September marks a crucial month for multilateral cooperation on two of The Elders’ strategic priorities: the climate crisis and pandemics. At the Africa Climate Summit in Nairobi, the G20 in New Delhi and United Nations General Assembly (UNGA) High-Level week in New York, leaders have an opportunity to commit to urgent, decisive action on these existential threats.

The Elders are pushing leaders to cooperate and work quickly to phase out fossil fuels and replace them with clean and renewable energy sources. Governments should listen to those most impacted by the climate crisis and waste no time in accelerating the transition to a green sustainable future. August’s historic referendum result in Ecuador to prohibit oil drilling in the Yasuní National Park in the Amazon rainforest demonstrated the power of Indigenous leadership and the public desire for real action on the climate crisis.
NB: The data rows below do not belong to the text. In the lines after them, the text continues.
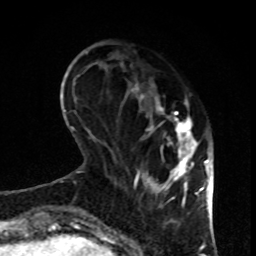
Breast MRI, one axial slice; slice 27 of 80 in the series (ordered by position); cropped to one breast; dynamic contrast-enhanced series, time point 2 of 8 at this slice position (early post-contrast); 1.5 T; TE 4.2 ms, TR 7 ms; 2 mm slice thickness; 256 × 256 image matrix. Female patient.
Structures marked on this image (semi-automatic segmentation, software-assisted and operator-edited):
- enhancing-tissue mask used for the functional tumour volume (all voxels passing the contrast-enhancement thresholds inside the analysis volume; usually the tumour): bounding box [x1, y1, x2, y2] px = [121, 65, 198, 207]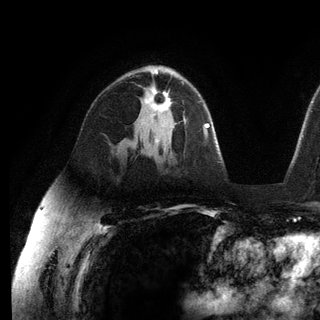
Breast MRI (dynamic contrast-enhanced), one axial slice; cropped to one breast; dynamic contrast-enhanced series, time point 2 of 6 at this slice position (early post-contrast); 3 T; TE 2.8 ms, TR 7.3 ms; 1.2 mm slice thickness; 320 × 320 image matrix, field of view 225 × 225 mm. Female patient.
Annotated regions visible in this slice (semi-automatically segmented with operator editing):
- enhancing-tissue mask used for the functional tumour volume (all voxels passing the contrast-enhancement thresholds inside the analysis volume; usually the tumour): bounding box (x1, y1, x2, y2) in pixels: (145, 89, 171, 116)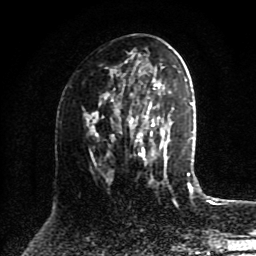
Breast MRI (dynamic contrast-enhanced), one axial slice; position 46 of 80 along the scan axis; cropped to one breast; dynamic contrast-enhanced series, time point 2 of 8 at this slice position (early post-contrast); 1.5 T; TE 4.2 ms, TR 7 ms; 2 mm slice thickness; 256 × 256 image matrix, field of view 175 × 175 mm. Female patient.
Annotated regions visible in this slice (semi-automatic segmentation, software-assisted and operator-edited):
- enhancing-tissue mask used for the functional tumour volume (all voxels passing the contrast-enhancement thresholds inside the analysis volume; usually the tumour): box from (x=112, y=79) to (x=158, y=161) px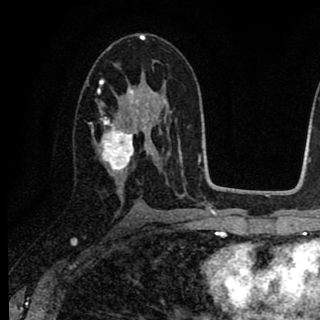
Breast MRI (dynamic contrast-enhanced), one axial slice; slice 46 of 90 in the series (ordered by position); cropped to one breast; dynamic contrast-enhanced series, time point 2 of 8 at this slice position (early post-contrast); 1.5 T; TE 2.7 ms, TR 6.8 ms; 2 mm slice thickness; 320 × 320 image matrix. Female patient.
Structures marked on this image (semi-automatically segmented with operator editing):
- enhancing-tissue mask used for the functional tumour volume (all voxels passing the contrast-enhancement thresholds inside the analysis volume; usually the tumour): box from (x=97, y=81) to (x=156, y=182) px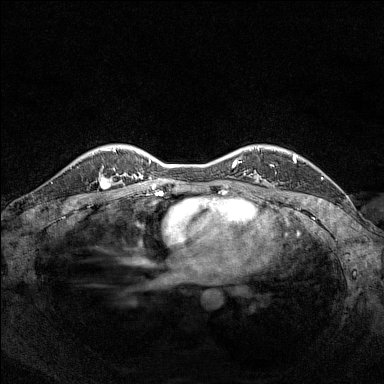
Breast MRI (dynamic contrast-enhanced), one axial slice; slice 118 of 160 in the series (ordered by position); dynamic contrast-enhanced series, time point 2 of 7 at this slice position (early post-contrast); 1.5 T; TE 1.8 ms, TR 5 ms; 1 mm slice thickness; 384 × 384 image matrix, field of view 320 × 320 mm. Female patient.
Structures marked on this image (semi-automatically segmented with operator editing):
- enhancing-tissue mask used for the functional tumour volume (all voxels passing the contrast-enhancement thresholds inside the analysis volume; usually the tumour): bounding box <98,165,110,186> (left, top, right, bottom; pixels)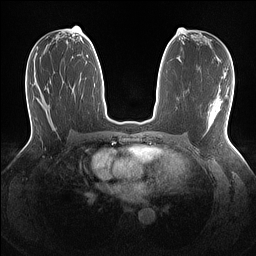
Breast MRI (dynamic contrast-enhanced), one axial slice; position 71 of 160 along the scan axis; dynamic contrast-enhanced series, time point 2 of 7 at this slice position (early post-contrast); 1.5 T; TE 1.4 ms, TR 5 ms; 1.1 mm slice thickness; 256 × 256 image matrix, field of view 320 × 320 mm. Female patient.
Outlined on this slice (semi-automatically segmented with operator editing):
- enhancing-tissue mask used for the functional tumour volume (all voxels passing the contrast-enhancement thresholds inside the analysis volume; usually the tumour): bounding box <217,98,221,104> (left, top, right, bottom; pixels)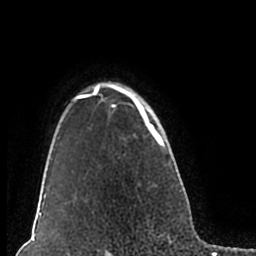
Breast MRI (dynamic contrast-enhanced), one axial slice; slice 159 of 200 in the series (ordered by position); cropped to one breast; dynamic contrast-enhanced series, time point 2 of 7 at this slice position (early post-contrast); 1.5 T; TE 2.2 ms, TR 4.6 ms; 0.8 mm slice thickness; 256 × 256 image matrix. Female patient.
Annotated regions visible in this slice (semi-automatic segmentation, software-assisted and operator-edited):
- enhancing-tissue mask used for the functional tumour volume (all voxels passing the contrast-enhancement thresholds inside the analysis volume; usually the tumour): box from (x=51, y=82) to (x=177, y=211) px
Both governments and activists around the world should take note.

The time for action is now. At the Africa Climate Summit this week, my fellow Elders Ban Ki-moon and Graça Machel are calling for leaders to urgently scale-up global ambition on climate finance so that all countries can phase out fossil fuels, shift to clean energy, and protect citizens from worsening climate disasters.

As Elders, we will continue our calls for climate leadership at the UNGA later this month and in the run up to COP28 in December. Visit our new digital climate hub for more information.
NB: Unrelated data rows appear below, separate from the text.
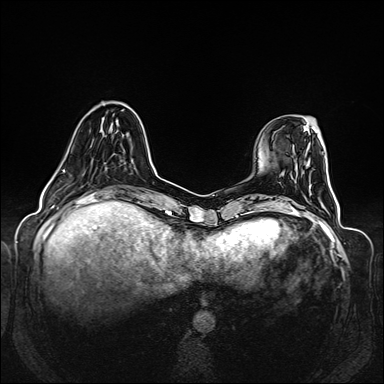
Breast MRI (dynamic contrast-enhanced), one axial slice; position 40 of 160 along the scan axis; dynamic contrast-enhanced series, time point 2 of 6 at this slice position (early post-contrast); 1.5 T; TE 2.3 ms, TR 5.2 ms; 1 mm slice thickness; 384 × 384 image matrix. Female patient.
Annotated regions visible in this slice (semi-automatically segmented with operator editing):
- enhancing-tissue mask used for the functional tumour volume (all voxels passing the contrast-enhancement thresholds inside the analysis volume; usually the tumour): bounding box [x1, y1, x2, y2] px = [54, 144, 70, 175]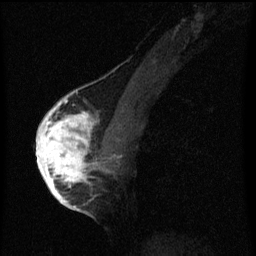
Breast MRI (dynamic contrast-enhanced), one sagittal slice. Position 33 of 60 along the scan axis. Dynamic contrast-enhanced series, image 2 of 3 at this slice position (ordered by acquisition). 1.5 T. TE 4.2 ms, TR 8 ms. 256 × 256 image matrix, field of view 180 × 180 mm. Patient: female, 56 years.
Annotated regions visible in this slice (semi-automatically segmented with operator editing):
- analysis volume of interest (the breast-tissue region the enhancement analysis was run in; not a lesion): bounding box <42,110,103,193> (left, top, right, bottom; pixels)
- tumour enhancement mask (voxels above the 70 % enhancement threshold inside the analysis volume of interest): <42,110,95,193>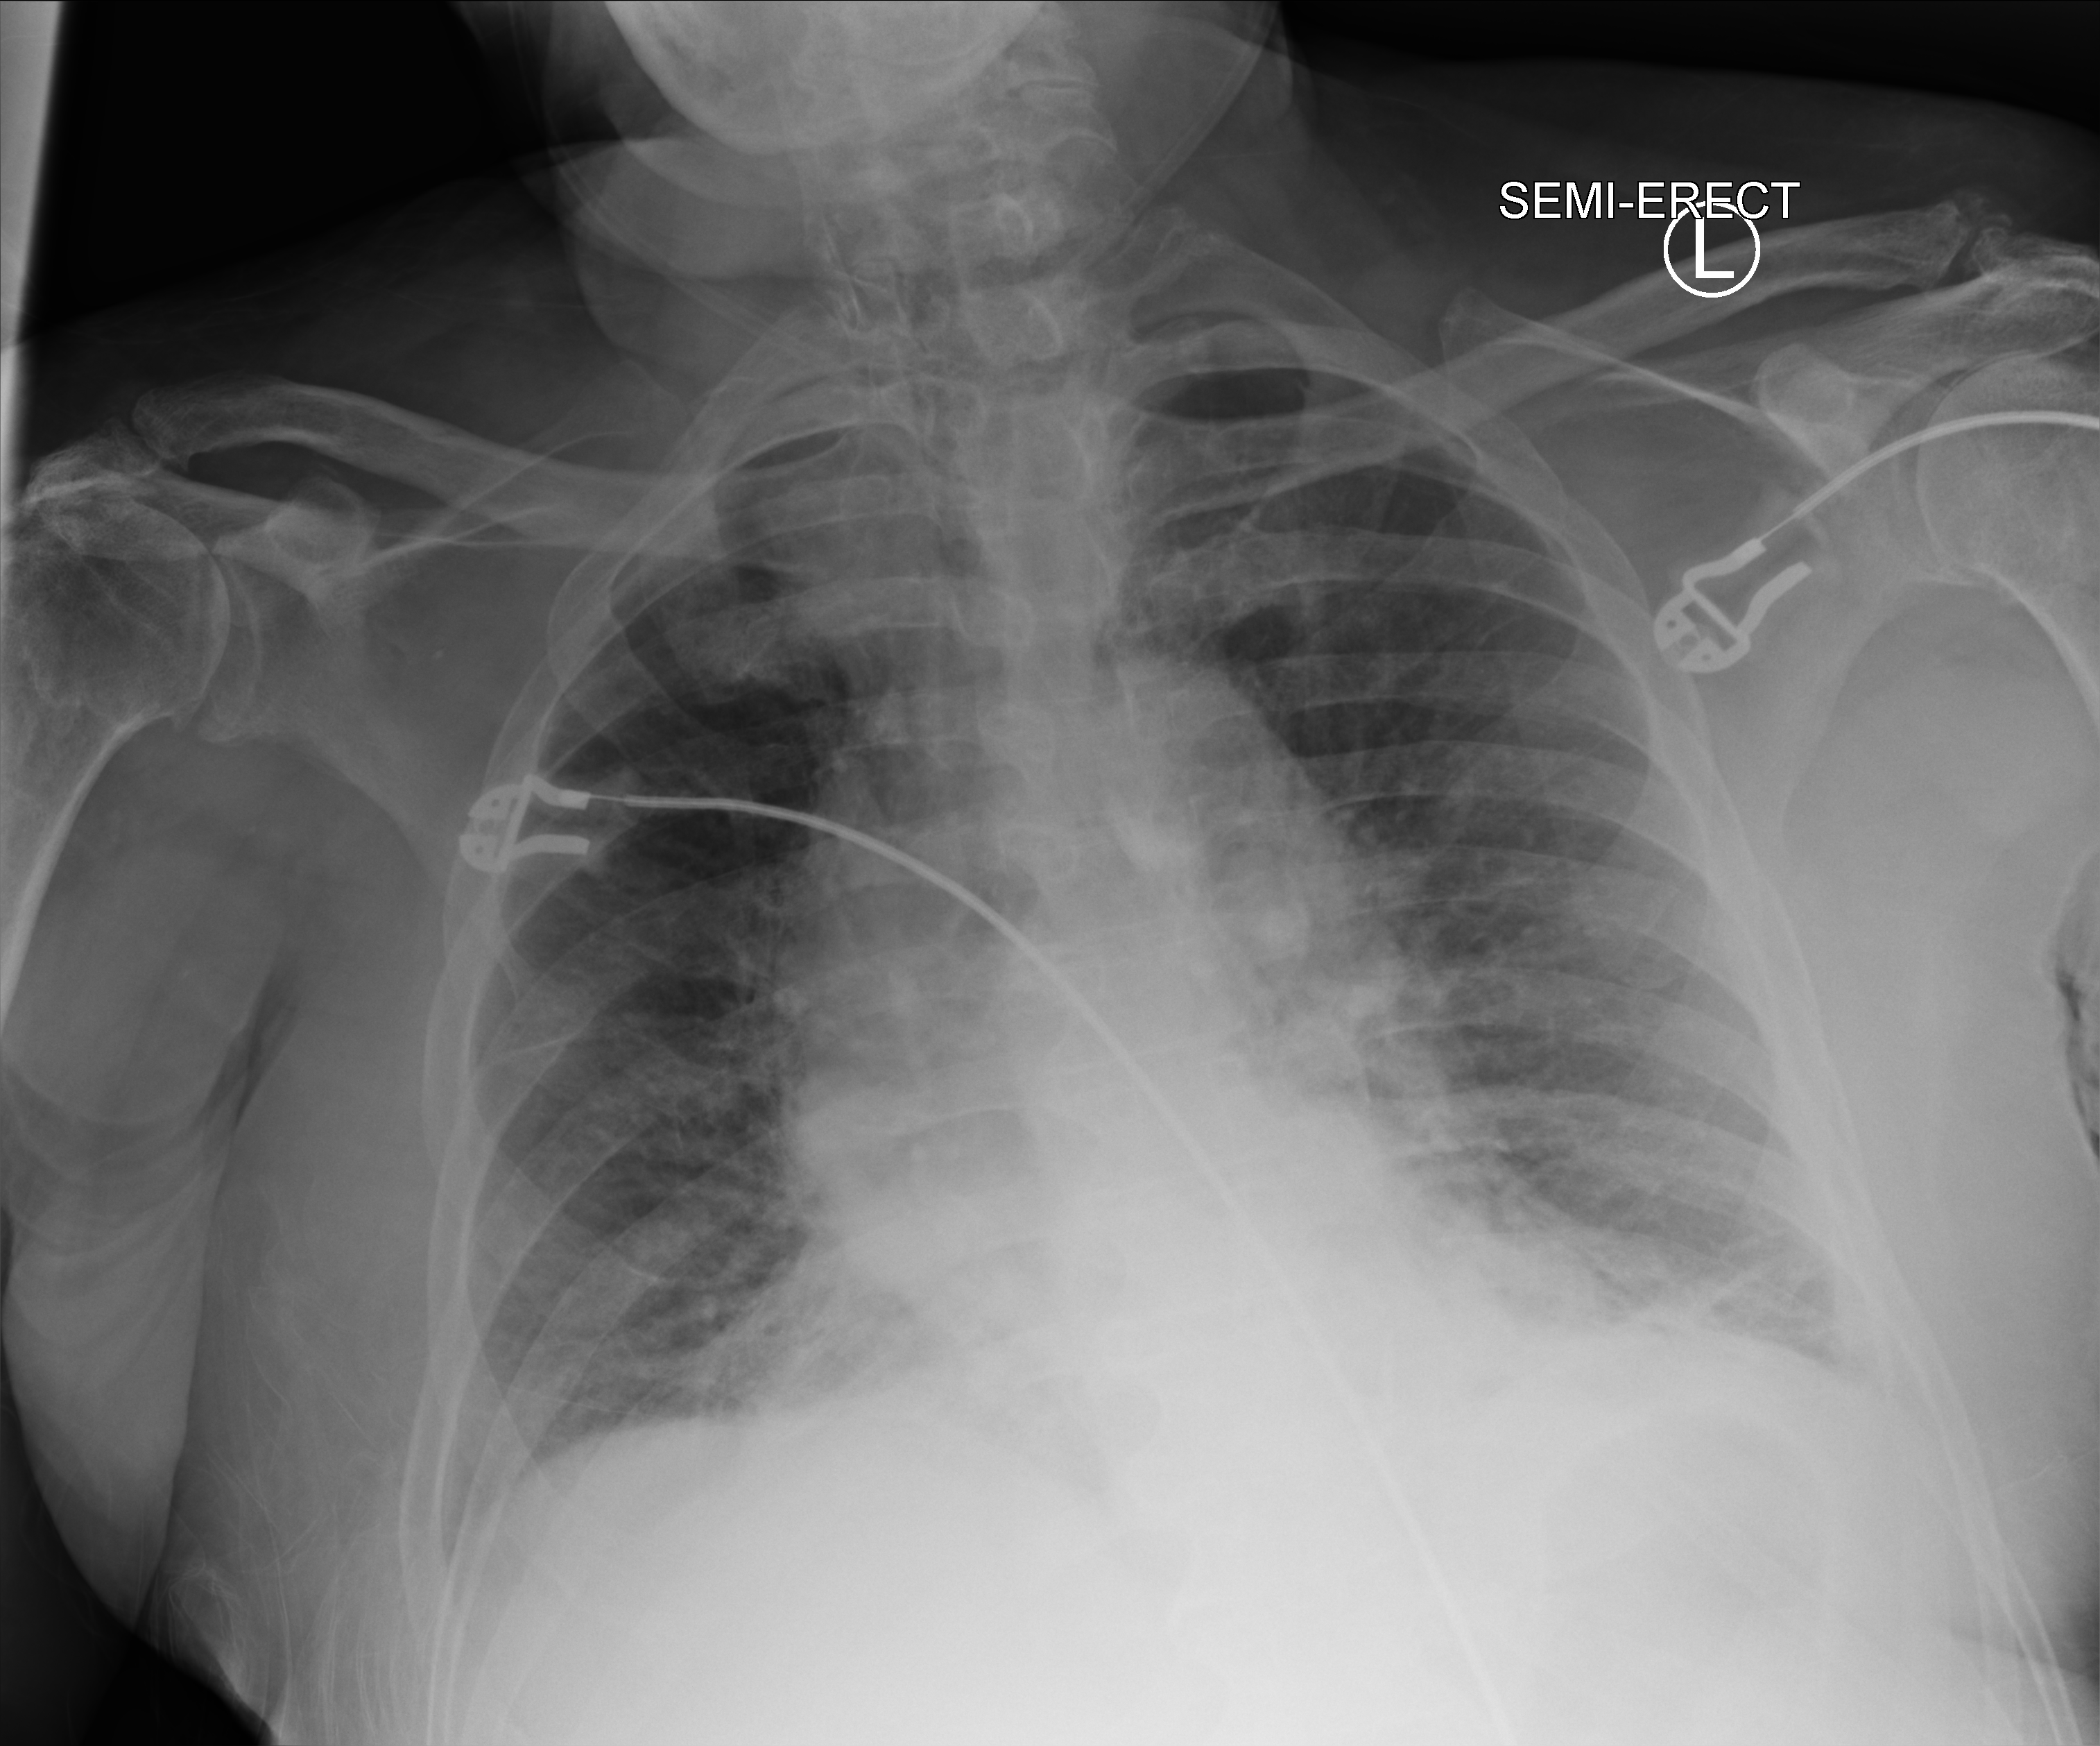
Portable chest radiograph, anteroposterior (AP) projection. Patient hospitalised with COVID-19; male, aged 75–90 years.
From the hospital-stay record, not from the radiograph (when in the stay this image was taken is not recorded):
- admitted to intensive care during this hospital stay: no
- mechanically ventilated during this hospital stay: no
On pandemics, many global leaders have still not learned from the collective experience of COVID-19.  Pandemics are an existential threat, and future pandemics may be far worse. As Elder and former Co-Chair of the Independent Panel on Pandemic Preparedness, Ellen Johnson Sirleaf has said so clearly: “If we follow the same inconsistent, inefficient, and inequitable approach as we did to COVID-19, we risk not only a significant global health threat but also economic, political, and security catastrophe.”

Yet, there continues to be a chronic failure of political will to invest the effort and resources required to prevent and prepare for the next pandemic. This short-term approach exacerbates the impact of pandemics on the world’s poorest and most vulnerable people and makes deadly infectious diseases more likely.

As Member States prepare to discuss pandemics at UNGA High-Level Meeting later this month, The Elders will be reminding leaders of their responsibility to improve global pandemic preparedness, prevention, and response (PPR). The Meeting must be a platform for initiating a roadmap for a whole-of-society approach to PPR, acting as a course correction to avoid future catastrophes. Leaders owe it to all survivors and future generations to ensure the same inadequate and ill-conceived decisions are not repeated.

The path to a peaceful, healthy and safe world begins with ethical leadership and decision-making that looks beyond the short-term. It is time for leaders to step up, act in solidarity and compassion, and chart a better future.